Greve çıkılan belediyelerde belediye başkanları, sanki grev kendilerinin tutumundan çıkmamış gibi, hedef şaşırtmak için her şeyi yaptılar. Aylardır yapılan görüşmelerde, işçilerin haklı taleplerine kulak kapatıp, yüzde 8’lik zam, 10 TL’lik yemek yardımı gibi komik rakamlar önerip sonrada “bir çöpçü bu kadar maaş mı alır?” diye konuşmaya başladılar. Bu savunma yıllardır alışık olduğumuz tam anlamıyla bir burjuva propagandasıdır.
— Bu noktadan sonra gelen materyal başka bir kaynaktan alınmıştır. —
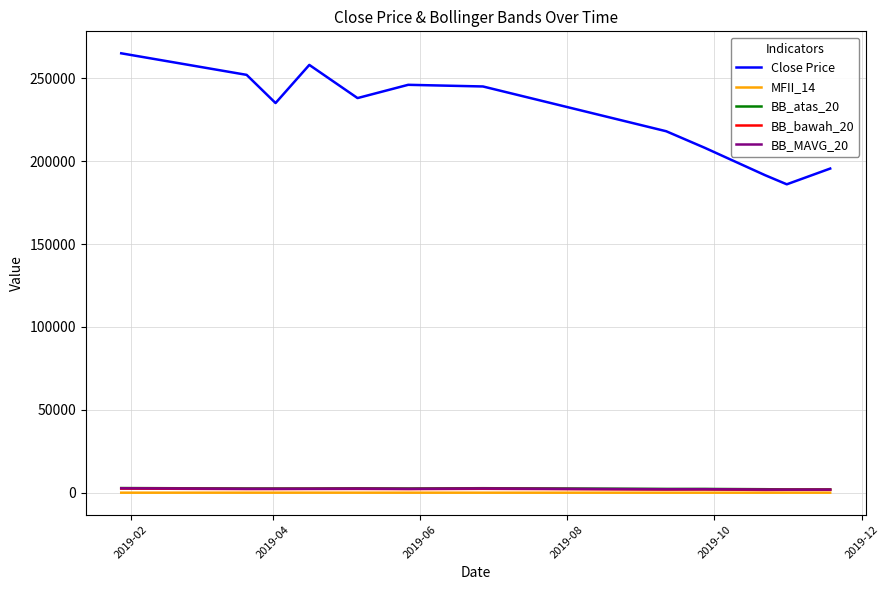

True or false: MFII_14 and Close Price intersect in this chart.

False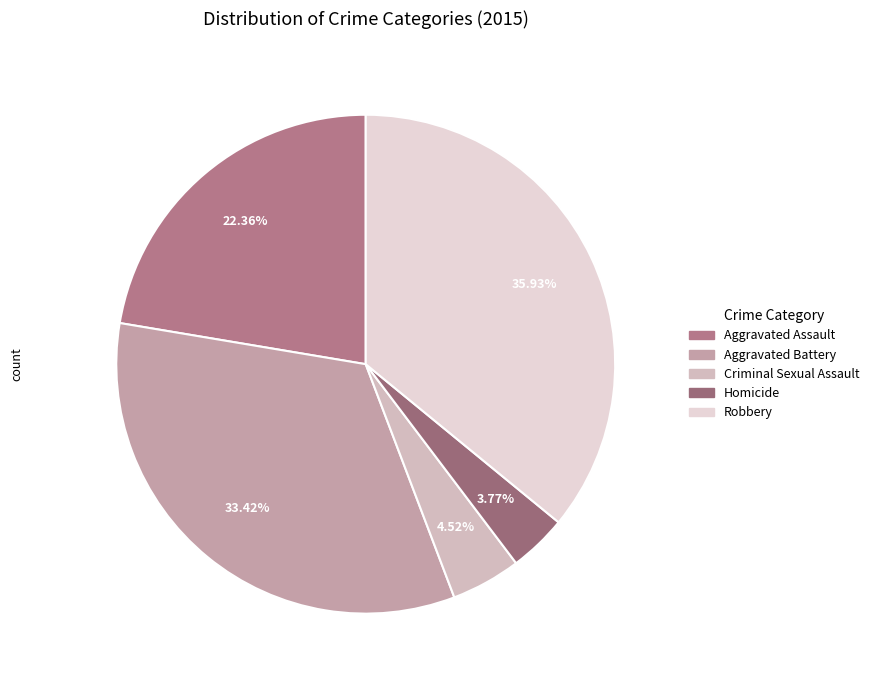

Which slice is the smallest?

Homicide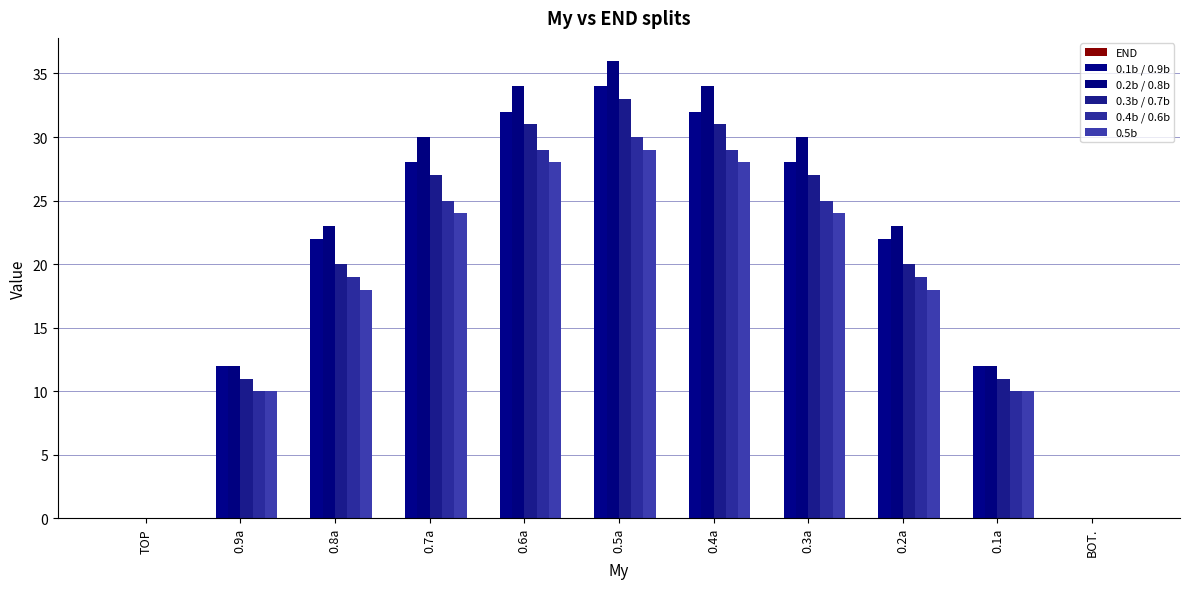

What is the value of the 0.1b / 0.9b bar at the 3rd from the left?

22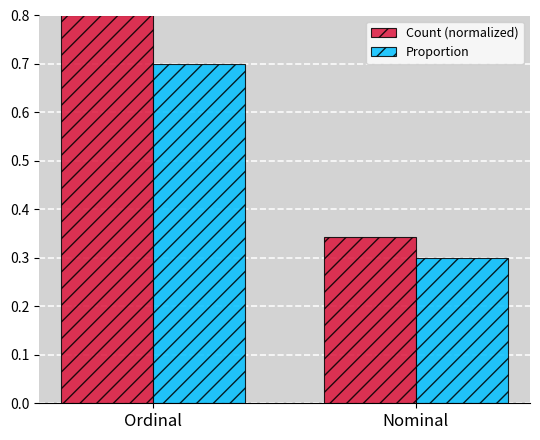

What is the difference between the maximum and minimum values in the Count (normalized) series?

0.5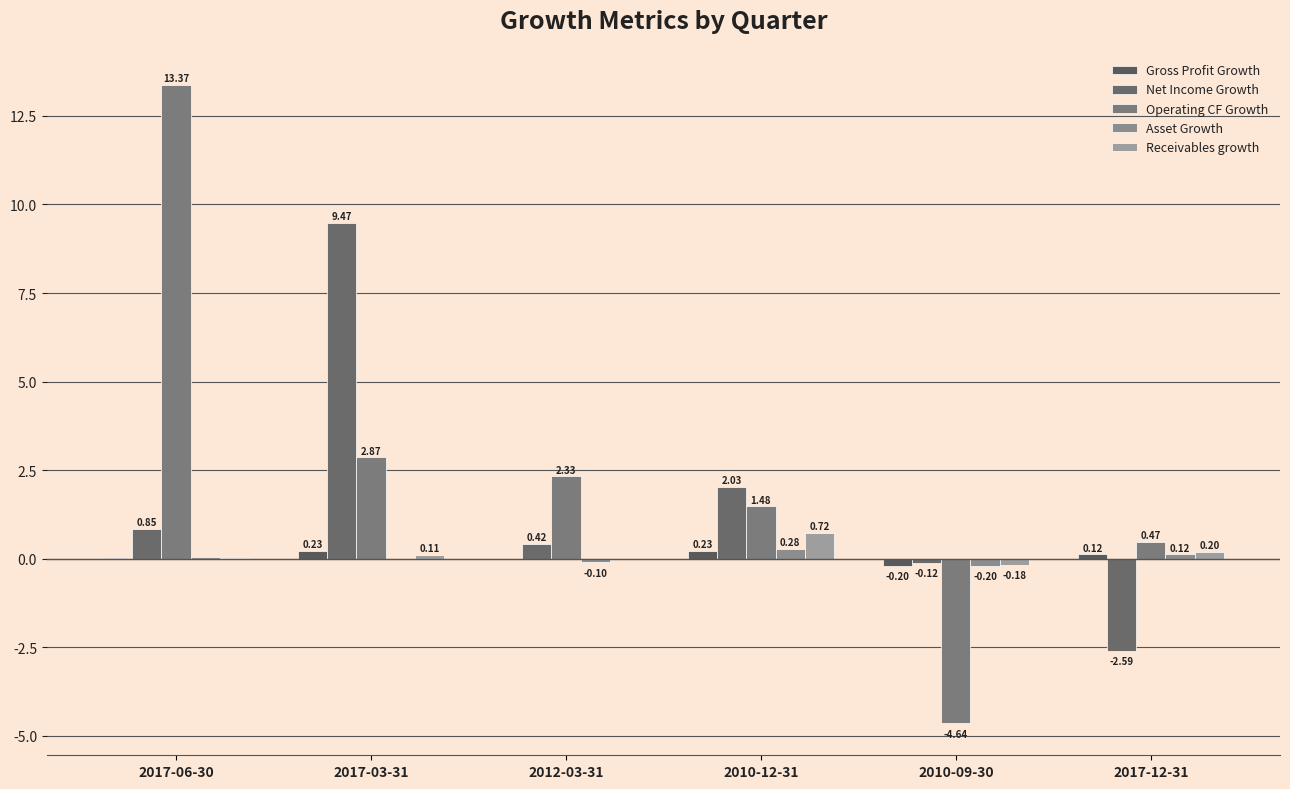

How many values in Asset Growth are above zero?

4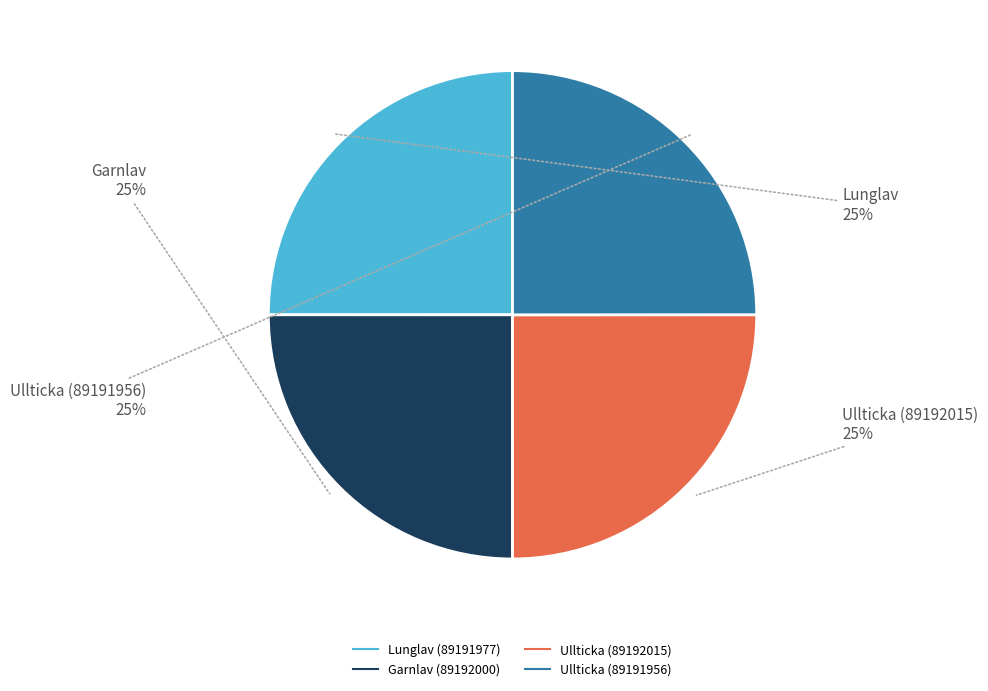

To the nearest percent, what is the combined percentage of Lunglav (89191977) and Ullticka (89192015)?

50%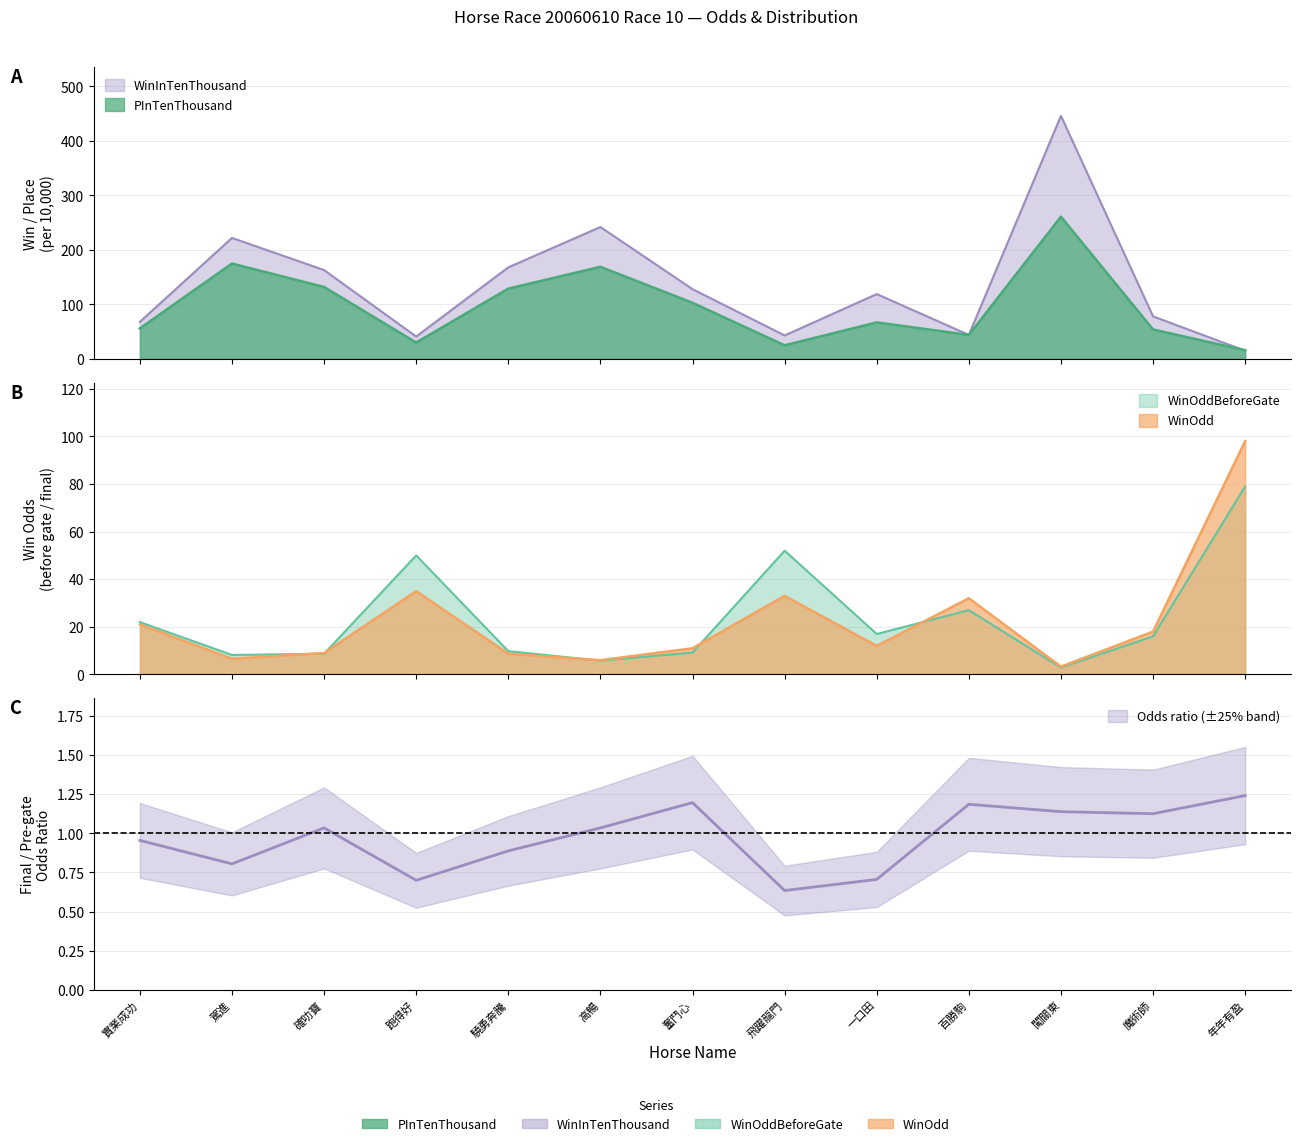

At how many categories does at least one series exceed 386?

1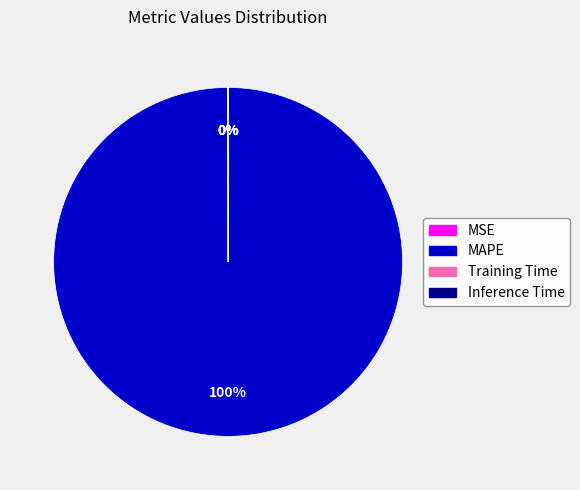

Does MAPE account for over 50% of the chart?

Yes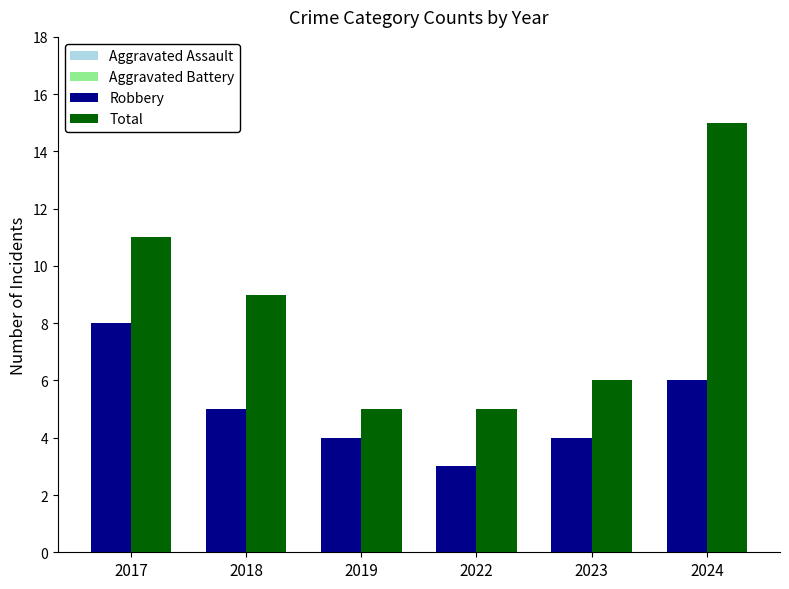

Rank the series by their maximum value, from highest to lowest.

Total, Robbery, Aggravated Assault, Aggravated Battery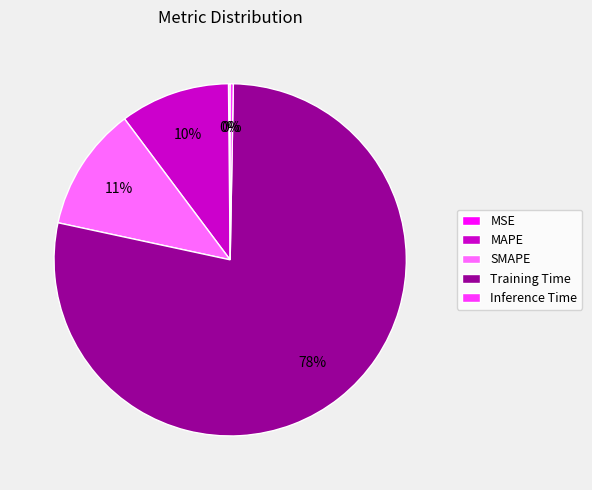

Which has a higher value, MAPE or Inference Time?

MAPE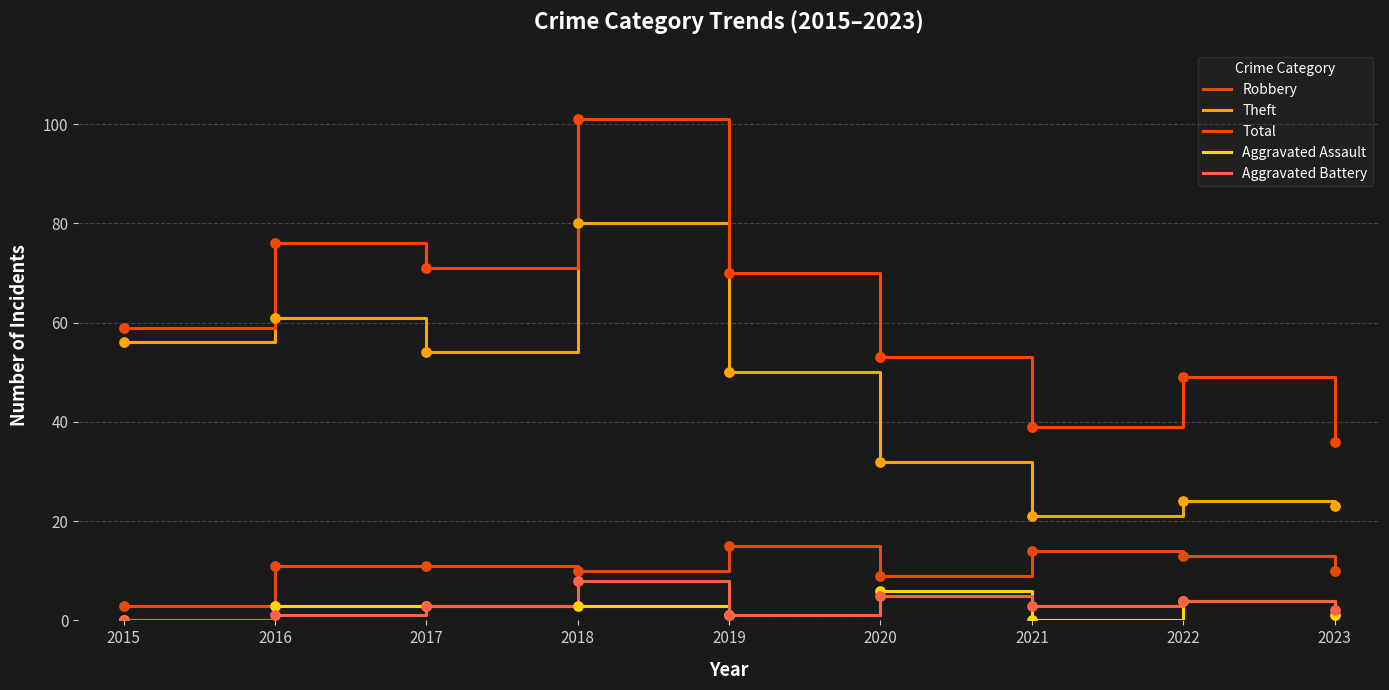

What is the total value across all series at 2023?

72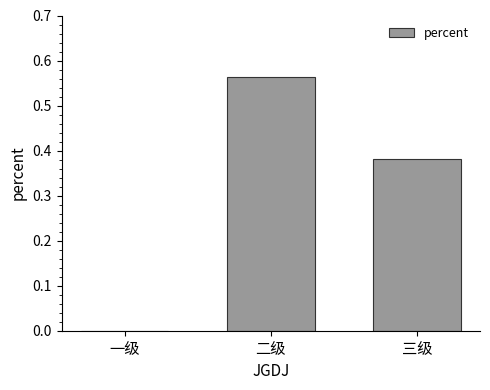

Is it true that the value at 三级 is 0.6?

False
Evet efendiler temizlik hizmetinde, çöp toplamada çalışan işçiler insanca yaşayacak ücreti en fazla hak edenlerdir. Pandemi koşullarında sizler her türlü önlemi alarak çoğu zaman bürolarınıza bile uğramazken, insanların çöplerini toplamak, o koşullarda çalışmak en yüksek maaşı hak ettiklerinin en açık kanıtıdır. Pandemiden korunmak için maske, mesafe, temizlik şart koşulurken sizin temizliğinizi sağlamak için çöpünüzü toplayan işçilere, emekçilere hak ettikleri değeri vermek sizin öncelikli sorumluluğunuzdur.
Bu sorumluluğu yerine getirmeyip “Pandemide grev yaparak insan sağlığını tehlikeye atıyorsunuz.” diyerek halkla işçileri karşı karşıya getirme çabalarınız aslında hangi sınıfa hizmet ettiğinizi gösteriyor.
AKP 19 yıllık iktidarında 18 grevi yasaklayarak hangi sınıfa hizmet ettiğini açıkça gösterdi. Ancak kendini sosyal demokrat gösterip, demokrasi, özgürlük söylemlerini ağzından düşürmeyenler belediyelerinde grev kararı alınıp uygulanmaya başlanınca aynı AKP iktidarı gibi yasaklama ve işçilerin temel taleplerini yok sayma yolunu seçmişlerdir.
AKP iktidarının bu grevlerden mutlu olduğu ve muhalefeti eleştirmek için malzeme yapacağı doğrudur. Ama işçilerin gözünde bunun bir önemi yoktur. İşçiler 19 yıllık AKP iktidarının kendilerini getirdiği yer de nasıl grev düşmanı olduklarını da gayet iyi bilirler. Sendikaya üye olduğu için işten atılan, insanca yaşayacak ücret, güvenli çalışma koşulları için mücadele eden her işçi karşısında AKP iktidarının kolluk güçlerini görmüştür.
Bu yaşananlar bir şeyi daha ortaya koymuştur. Eğer mesele işçiler ve onların en insani talepleriyse yönetimde kimin olduğunun fazlaca önemi yoktur. Çünkü alınan tutum, dayatılan yoksulluk, grevi kırmak için kullanılan söylem bile aynıdır.
Emekleri yok sayılan işçiler, bu süreçten bir sonuç çıkaracaktır. Kendini işçi dostu gösterenler ve bununla övünen belediye yönetimlerinin de işçileri sadece aidat ödeyen makinalar gibi gören sendika merkez yöneticilerinin de kendilerini kurtaramayacağını, kurtuluşlarının kendi sınıf partileriyle birleşerek kendi kollarında olduklarını elbette görecekler. Görmekle kalmayıp her boydan burjuva zihniyetini tarihin çöp sepetine göndererek kendi iktidarını kuracaklardır.